[[ EXERCISE PASSAGE open ]]
In particular, Goldman highlighted Microsoft’s diverse cloud capabilities arguing that the company is “well-positioned to capitalize on a number of long-term secular trends, including public cloud and SaaS adoption, digital transformation, AI/ML, BI/analytics, and DevOps (amongst others).”

The analysts’ $US315 ($409) price target for the Redmond-based tech giant implies a 38% potential price jump from Monday’s closing price of $US227.39 ($295). Goldman initiated coverage on Microsoft at a “buy” rating with a $US285 ($370) price target back in January.

In Monday’s report, the analysts were pleased with the growing market share of Microsoft’s Azure cloud business. According to Goldman’s Digital Transformation survey, Microsoft “exhibited the greatest net strength” in digital transformation technology due to its cloud technology.

85% of Chief Information Officers expect Microsoft to gain market share within their IT departments going forward compared to just 7% expecting the company to lose market share.

Additionally, the cloud business’s high margins mean Microsoft could see “sustainable” margin expansion going forward. Commercial cloud gross margins were roughly 71% in Microsoft’s most recent earnings report.

Analysts also mentioned the potential for Office 365 to “double its installed base” to 500 million users and noted Microsoft’s “breadth of offerings and large installed base position the company to expand its share of wallet within customers’ IT budgets.”

Goldman analysts are forecasting revenues and EPS to be well ahead of consensus estimates for the next three years. The analysts believe revenue and earnings will grow at a 14% and 21% compound annual growth rate respectively during the period. They also expect Microsoft will turn in $US164 ($213) billion in revenue and EPS of $US7.41 ($10) in 2021.

Goldman analysts’ positivity adds to a bevy of support for Microsoft. The company boasts 45 “buy” ratings, six “neutral” ratings, and zero “sell” ratings from analysts.
[[ EXERCISE PASSAGE closed ]]
[[ SUPPLIED MATERIAL open ]]
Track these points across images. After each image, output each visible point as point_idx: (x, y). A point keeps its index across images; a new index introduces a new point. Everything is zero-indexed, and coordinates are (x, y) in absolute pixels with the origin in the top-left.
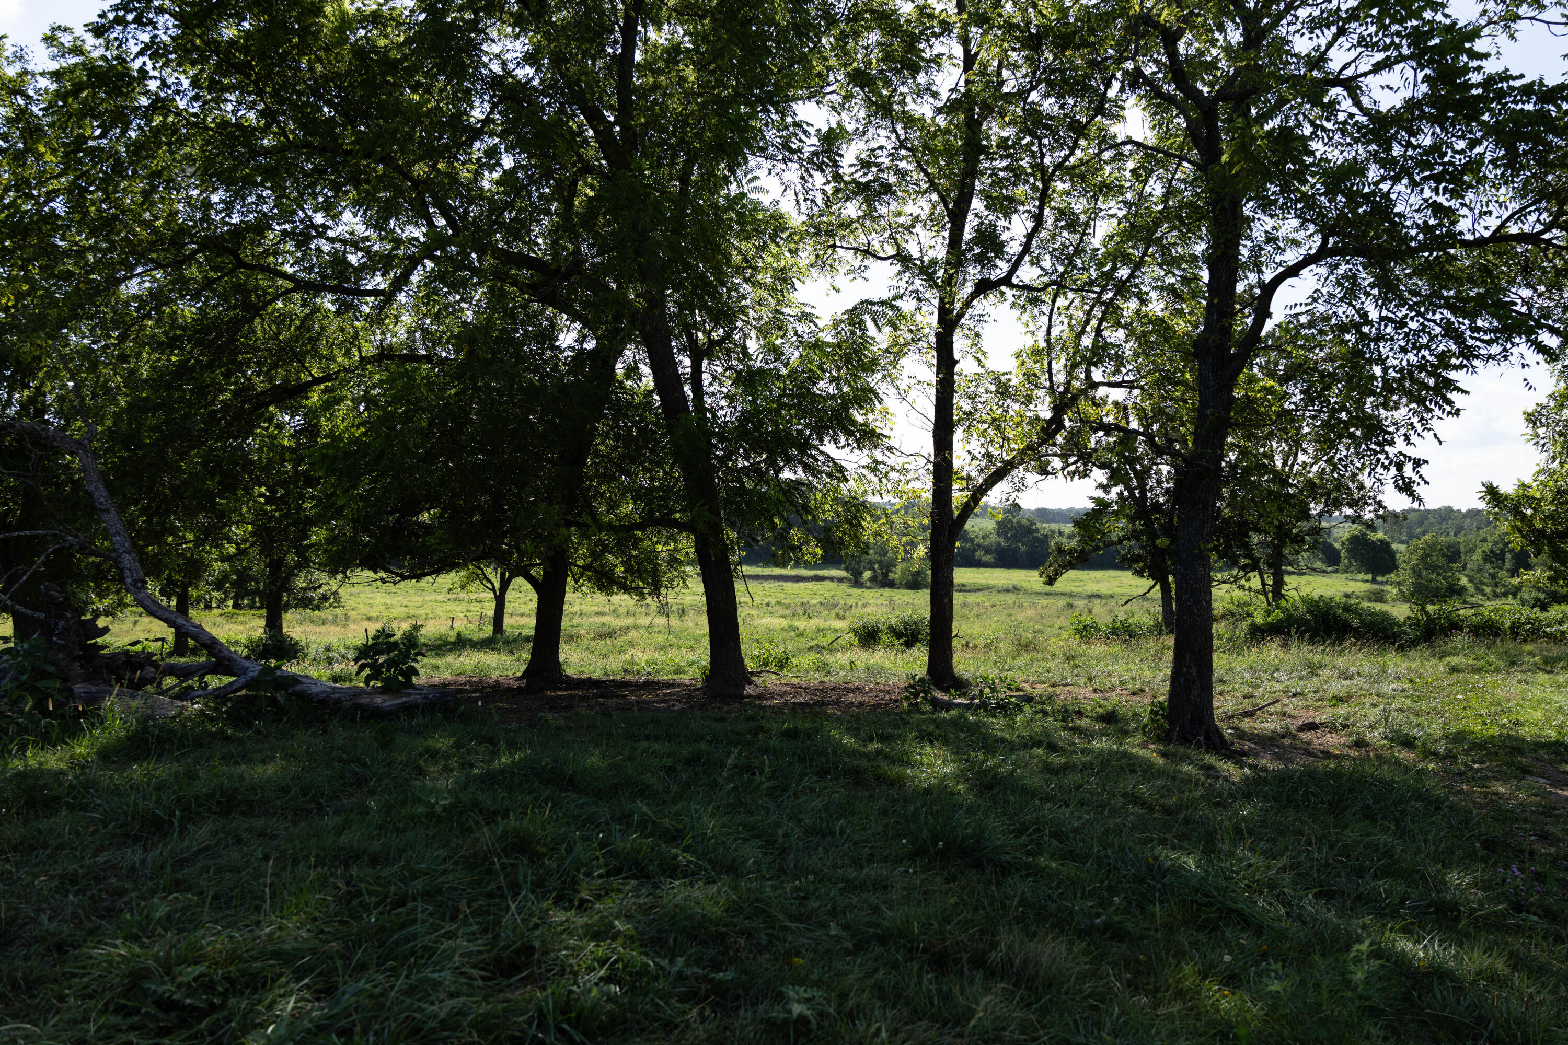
[[ SUPPLIED MATERIAL closed ]]
TASKS AND EXERCISES:
a – Reproduce the portion of the passage on Microsoft starting with "The analysts’ $US315" and going on through "lose market share.".
b – Put this sentence from the passage on Microsoft into Spanish: "Goldman analysts’ positivity adds to a bevy of support for Microsoft."
c – Summarize the passage on Microsoft in two sentences.
Rely only on the passage on Microsoft.

EXERCISE RESULTS:
a –
The analysts’ $US315 ($409) price target for the Redmond-based tech giant implies a 38% potential price jump from Monday’s closing price of $US227.39 ($295). Goldman initiated coverage on Microsoft at a “buy” rating with a $US285 ($370) price target back in January.

In Monday’s report, the analysts were pleased with the growing market share of Microsoft’s Azure cloud business. According to Goldman’s Digital Transformation survey, Microsoft “exhibited the greatest net strength” in digital transformation technology due to its cloud technology.

85% of Chief Information Officers expect Microsoft to gain market share within their IT departments going forward compared to just 7% expecting the company to lose market share.

b – La actitud positiva de los analistas de Goldman se suma a un amplio respaldo a Microsoft.

c – Goldman analysts set a $US315 price target for Microsoft, implying a 38% potential price jump from Monday's close. They praised the company's diverse cloud capabilities and the growing market share of its Azure business, and they forecast revenue and EPS well ahead of consensus estimates for the next three years, adding to analyst support that includes 45 "buy" ratings and zero "sell" ratings.